Executions increase in 2008 despite global trend away from capital punishment: report

[JURIST] At least 2,390 people were executed throughout 25 countries in 2008, according to a report [text, PDF; AI press release] released Tuesday by Amnesty International (AI) [advocacy website], up from the reported 1,252 executions in 2007 [AI report, PDF]. China, Iran, Saudi Arabia, Pakistan, and the US account for 93 percent of all executions performed in 2008. China alone had 1,718 executions, or 72 percent of executions worldwide, amidst questions regarding fairness of trials and access to lawyers for the accused. AI also reported that there is a global trend towards the abolition of the death penalty. Two-thirds of all nations have abolished capital punishment. In the Americas, the US is the only country that carries out regular executions. Last year, the US performed the smallest number of executions since 1995 with one state, Texas, accounting for half of those executions.

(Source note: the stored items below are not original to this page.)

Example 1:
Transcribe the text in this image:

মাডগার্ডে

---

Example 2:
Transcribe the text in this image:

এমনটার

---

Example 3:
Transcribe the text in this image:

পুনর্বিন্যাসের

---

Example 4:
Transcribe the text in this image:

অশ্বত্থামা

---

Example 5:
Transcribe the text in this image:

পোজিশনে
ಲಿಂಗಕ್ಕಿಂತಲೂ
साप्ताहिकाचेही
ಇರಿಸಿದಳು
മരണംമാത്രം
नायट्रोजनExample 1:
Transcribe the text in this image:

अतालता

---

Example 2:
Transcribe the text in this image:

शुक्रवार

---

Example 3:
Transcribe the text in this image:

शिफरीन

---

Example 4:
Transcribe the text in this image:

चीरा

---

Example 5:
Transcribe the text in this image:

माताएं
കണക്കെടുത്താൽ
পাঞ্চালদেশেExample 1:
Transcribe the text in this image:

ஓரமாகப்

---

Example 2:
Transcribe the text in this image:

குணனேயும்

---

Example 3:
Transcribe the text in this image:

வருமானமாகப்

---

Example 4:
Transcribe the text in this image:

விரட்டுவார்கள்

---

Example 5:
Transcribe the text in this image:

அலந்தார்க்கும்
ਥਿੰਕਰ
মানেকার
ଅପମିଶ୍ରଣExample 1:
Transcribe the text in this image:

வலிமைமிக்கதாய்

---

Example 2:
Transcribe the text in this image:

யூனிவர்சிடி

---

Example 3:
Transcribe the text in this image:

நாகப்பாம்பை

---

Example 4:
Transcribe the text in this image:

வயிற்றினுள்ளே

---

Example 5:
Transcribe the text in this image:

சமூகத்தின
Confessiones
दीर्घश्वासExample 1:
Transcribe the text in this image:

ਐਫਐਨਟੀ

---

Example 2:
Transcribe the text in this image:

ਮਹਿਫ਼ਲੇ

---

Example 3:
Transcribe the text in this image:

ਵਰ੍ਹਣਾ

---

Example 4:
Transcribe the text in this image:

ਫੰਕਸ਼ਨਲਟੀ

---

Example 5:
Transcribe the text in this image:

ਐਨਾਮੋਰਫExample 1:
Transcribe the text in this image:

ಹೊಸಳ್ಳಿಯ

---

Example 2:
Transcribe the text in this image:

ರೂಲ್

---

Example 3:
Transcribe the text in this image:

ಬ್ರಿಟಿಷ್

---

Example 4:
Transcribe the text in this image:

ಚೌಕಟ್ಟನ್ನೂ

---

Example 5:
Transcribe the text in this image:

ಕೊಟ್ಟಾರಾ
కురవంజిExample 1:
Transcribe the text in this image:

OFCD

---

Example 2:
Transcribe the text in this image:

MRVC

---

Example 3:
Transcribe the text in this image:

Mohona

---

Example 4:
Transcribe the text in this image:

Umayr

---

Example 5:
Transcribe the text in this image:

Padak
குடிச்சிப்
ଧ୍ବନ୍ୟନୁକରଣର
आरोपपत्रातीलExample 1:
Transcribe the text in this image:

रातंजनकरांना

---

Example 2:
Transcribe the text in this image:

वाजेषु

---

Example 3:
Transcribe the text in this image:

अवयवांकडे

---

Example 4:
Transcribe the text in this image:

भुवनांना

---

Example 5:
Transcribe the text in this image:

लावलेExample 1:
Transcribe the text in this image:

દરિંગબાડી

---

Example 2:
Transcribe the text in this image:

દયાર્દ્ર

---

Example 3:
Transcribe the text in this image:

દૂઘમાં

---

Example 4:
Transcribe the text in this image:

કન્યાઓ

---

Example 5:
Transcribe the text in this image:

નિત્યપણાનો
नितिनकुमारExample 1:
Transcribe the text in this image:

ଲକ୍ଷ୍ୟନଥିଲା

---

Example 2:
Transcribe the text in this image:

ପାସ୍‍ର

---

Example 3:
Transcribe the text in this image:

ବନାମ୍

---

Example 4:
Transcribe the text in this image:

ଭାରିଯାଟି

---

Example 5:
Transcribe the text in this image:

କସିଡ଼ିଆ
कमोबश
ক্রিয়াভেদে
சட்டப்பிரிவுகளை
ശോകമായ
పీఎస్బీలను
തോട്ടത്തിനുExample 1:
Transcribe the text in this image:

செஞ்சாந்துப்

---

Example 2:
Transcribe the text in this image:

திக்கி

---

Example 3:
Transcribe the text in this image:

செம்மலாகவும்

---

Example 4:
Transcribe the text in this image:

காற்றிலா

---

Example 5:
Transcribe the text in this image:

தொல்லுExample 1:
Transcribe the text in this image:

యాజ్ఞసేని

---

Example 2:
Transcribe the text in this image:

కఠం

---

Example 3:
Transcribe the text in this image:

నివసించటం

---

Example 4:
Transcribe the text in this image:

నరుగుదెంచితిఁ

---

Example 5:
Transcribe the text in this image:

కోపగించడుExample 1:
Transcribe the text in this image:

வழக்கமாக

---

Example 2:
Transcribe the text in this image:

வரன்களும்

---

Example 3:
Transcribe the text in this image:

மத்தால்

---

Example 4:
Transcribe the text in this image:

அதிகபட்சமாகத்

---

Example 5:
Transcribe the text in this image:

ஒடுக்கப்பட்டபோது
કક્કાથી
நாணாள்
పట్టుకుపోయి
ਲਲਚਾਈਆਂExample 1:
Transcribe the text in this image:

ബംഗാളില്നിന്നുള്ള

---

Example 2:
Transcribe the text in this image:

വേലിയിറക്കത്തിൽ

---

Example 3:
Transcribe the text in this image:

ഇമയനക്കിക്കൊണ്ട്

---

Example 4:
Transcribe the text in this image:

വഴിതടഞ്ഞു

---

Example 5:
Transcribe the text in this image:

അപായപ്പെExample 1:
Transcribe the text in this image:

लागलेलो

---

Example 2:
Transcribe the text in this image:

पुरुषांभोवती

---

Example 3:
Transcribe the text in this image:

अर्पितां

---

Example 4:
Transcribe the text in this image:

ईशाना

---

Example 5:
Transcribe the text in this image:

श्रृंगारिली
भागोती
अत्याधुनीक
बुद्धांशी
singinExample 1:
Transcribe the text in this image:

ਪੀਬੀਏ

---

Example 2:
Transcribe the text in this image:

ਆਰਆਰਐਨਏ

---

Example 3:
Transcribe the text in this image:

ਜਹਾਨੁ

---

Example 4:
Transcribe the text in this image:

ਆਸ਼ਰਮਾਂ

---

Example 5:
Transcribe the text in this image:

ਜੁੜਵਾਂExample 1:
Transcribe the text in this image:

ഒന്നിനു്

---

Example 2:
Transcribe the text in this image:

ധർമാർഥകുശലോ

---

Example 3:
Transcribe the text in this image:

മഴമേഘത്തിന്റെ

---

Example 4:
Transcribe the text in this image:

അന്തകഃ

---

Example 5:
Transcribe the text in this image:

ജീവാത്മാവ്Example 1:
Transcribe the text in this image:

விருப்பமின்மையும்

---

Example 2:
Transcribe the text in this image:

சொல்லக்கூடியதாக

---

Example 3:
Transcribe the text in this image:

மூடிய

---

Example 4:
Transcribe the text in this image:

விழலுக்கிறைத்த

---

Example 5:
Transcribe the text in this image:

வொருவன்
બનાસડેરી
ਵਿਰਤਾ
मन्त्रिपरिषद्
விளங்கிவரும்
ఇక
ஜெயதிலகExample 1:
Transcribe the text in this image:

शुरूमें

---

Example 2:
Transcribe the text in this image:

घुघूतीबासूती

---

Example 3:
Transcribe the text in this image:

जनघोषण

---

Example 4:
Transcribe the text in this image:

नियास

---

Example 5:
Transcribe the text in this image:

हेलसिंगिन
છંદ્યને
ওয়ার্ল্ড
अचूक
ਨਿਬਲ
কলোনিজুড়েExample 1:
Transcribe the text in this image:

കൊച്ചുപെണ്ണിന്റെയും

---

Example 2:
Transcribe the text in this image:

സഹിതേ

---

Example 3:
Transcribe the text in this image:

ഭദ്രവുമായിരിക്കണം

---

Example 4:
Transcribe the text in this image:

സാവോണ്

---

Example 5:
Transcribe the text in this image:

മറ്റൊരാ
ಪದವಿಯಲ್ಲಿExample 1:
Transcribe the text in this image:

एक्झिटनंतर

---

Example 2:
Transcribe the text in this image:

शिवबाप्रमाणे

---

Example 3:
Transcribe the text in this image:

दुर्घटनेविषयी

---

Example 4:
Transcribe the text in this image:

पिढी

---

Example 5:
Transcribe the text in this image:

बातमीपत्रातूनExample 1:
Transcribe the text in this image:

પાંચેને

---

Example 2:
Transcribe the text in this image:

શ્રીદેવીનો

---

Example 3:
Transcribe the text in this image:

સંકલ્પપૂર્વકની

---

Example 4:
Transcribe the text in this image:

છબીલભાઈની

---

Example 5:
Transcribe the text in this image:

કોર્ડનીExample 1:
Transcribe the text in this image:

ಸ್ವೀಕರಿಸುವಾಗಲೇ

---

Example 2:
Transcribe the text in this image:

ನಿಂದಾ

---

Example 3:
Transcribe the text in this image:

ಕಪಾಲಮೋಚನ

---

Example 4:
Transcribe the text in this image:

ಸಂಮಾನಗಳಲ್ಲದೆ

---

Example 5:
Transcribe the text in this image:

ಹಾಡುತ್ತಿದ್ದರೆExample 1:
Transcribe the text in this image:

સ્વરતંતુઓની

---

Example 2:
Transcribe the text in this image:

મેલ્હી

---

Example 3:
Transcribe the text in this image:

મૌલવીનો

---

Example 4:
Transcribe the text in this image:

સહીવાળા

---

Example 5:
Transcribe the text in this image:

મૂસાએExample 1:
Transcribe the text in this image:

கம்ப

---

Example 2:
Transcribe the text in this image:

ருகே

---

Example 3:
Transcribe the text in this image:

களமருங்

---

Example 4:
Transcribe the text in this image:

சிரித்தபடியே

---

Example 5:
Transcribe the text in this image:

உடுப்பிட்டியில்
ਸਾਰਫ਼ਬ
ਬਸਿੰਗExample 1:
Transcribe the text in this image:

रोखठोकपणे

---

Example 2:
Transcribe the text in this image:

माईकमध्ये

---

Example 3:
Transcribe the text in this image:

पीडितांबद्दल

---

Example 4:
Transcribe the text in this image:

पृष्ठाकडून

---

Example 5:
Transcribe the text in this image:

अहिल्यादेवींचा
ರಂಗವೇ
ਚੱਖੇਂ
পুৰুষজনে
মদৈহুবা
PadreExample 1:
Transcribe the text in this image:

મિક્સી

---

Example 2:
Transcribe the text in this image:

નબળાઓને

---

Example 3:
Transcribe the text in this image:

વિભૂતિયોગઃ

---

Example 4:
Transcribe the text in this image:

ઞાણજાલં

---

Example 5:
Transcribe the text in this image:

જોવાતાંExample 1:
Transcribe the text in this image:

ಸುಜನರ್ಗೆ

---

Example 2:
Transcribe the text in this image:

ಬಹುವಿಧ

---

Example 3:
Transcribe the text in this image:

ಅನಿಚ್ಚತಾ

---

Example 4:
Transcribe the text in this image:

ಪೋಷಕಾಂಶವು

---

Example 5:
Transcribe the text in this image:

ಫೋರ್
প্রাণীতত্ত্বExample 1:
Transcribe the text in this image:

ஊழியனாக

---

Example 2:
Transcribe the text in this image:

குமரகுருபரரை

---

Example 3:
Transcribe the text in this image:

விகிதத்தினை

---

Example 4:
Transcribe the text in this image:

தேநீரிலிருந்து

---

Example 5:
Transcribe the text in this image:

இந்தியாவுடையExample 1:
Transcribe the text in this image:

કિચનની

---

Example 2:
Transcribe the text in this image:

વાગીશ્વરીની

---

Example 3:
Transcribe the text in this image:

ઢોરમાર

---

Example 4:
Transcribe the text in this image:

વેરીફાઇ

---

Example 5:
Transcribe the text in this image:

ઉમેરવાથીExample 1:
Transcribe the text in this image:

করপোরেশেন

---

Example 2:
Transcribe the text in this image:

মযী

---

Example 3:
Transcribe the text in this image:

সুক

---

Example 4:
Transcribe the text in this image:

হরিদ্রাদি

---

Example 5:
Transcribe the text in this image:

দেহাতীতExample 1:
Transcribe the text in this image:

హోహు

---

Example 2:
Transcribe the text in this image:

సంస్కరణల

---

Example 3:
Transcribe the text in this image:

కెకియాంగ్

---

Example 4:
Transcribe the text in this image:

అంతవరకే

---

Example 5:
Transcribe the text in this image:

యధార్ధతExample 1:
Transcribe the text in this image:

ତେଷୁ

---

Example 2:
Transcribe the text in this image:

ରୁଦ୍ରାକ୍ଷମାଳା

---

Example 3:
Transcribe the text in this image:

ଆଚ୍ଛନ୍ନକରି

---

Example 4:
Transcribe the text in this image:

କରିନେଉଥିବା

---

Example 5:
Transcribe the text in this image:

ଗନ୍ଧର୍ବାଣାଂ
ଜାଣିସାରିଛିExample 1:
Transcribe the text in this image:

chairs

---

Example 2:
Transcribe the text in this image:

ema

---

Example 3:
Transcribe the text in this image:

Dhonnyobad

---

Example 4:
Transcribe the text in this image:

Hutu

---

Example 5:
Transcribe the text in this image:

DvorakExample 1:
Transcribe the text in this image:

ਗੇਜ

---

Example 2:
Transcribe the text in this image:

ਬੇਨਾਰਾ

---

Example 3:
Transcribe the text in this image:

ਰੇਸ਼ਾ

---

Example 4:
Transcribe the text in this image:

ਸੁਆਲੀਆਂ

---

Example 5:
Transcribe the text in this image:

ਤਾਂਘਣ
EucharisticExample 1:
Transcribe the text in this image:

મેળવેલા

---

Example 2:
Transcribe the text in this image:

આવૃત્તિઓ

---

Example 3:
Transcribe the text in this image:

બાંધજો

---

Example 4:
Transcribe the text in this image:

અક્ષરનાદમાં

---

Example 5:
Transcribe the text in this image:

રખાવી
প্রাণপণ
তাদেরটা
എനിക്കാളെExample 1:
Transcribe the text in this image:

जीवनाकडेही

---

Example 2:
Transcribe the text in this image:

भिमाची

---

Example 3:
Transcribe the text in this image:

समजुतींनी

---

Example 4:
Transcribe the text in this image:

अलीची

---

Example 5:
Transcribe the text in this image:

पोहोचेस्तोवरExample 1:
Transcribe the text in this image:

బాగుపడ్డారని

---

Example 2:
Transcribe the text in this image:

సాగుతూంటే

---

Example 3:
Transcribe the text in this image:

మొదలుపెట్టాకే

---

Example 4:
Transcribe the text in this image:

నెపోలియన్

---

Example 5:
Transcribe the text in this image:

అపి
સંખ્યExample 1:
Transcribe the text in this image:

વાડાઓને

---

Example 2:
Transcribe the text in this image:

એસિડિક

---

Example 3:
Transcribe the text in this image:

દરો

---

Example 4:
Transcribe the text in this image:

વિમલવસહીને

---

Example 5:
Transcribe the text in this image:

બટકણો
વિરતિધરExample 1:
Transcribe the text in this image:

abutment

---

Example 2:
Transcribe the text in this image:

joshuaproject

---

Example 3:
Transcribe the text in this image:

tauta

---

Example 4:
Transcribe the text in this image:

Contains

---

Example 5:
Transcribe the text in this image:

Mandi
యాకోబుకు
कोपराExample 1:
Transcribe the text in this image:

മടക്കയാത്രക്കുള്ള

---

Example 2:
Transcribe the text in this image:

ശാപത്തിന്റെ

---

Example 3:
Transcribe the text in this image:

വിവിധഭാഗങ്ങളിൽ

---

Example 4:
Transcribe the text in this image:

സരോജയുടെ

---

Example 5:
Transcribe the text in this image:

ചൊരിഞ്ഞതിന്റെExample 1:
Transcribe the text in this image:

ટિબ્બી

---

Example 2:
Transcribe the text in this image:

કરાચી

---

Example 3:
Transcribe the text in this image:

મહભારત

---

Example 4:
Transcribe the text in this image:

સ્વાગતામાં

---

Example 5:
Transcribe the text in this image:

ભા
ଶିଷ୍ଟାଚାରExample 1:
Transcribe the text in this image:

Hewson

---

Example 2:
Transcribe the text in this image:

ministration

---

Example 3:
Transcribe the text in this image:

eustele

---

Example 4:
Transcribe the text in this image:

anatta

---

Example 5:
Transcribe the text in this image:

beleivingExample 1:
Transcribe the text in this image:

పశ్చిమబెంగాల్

The report by AI follows a second resolution [text] by the UN General Assembly [official website] calling on member states to observe a moratorium on capital punishment. Additionally, the African Commission on Human and Peoples' Rights [advocacy website] passed a similar resolution [text] in November calling for the observation of a death penalty moratorium. In contrast, executions resumed in the US in April 2008 after the US Supreme Court lifted an effective moratorium by upholding lethal injection [JURIST reports]. The first execution following the ruling [JURIST report] was conducted in Georgia in May 2008. However, individual states such as New Jersey and New Mexico [JURIST reports] have abolished the death penalty.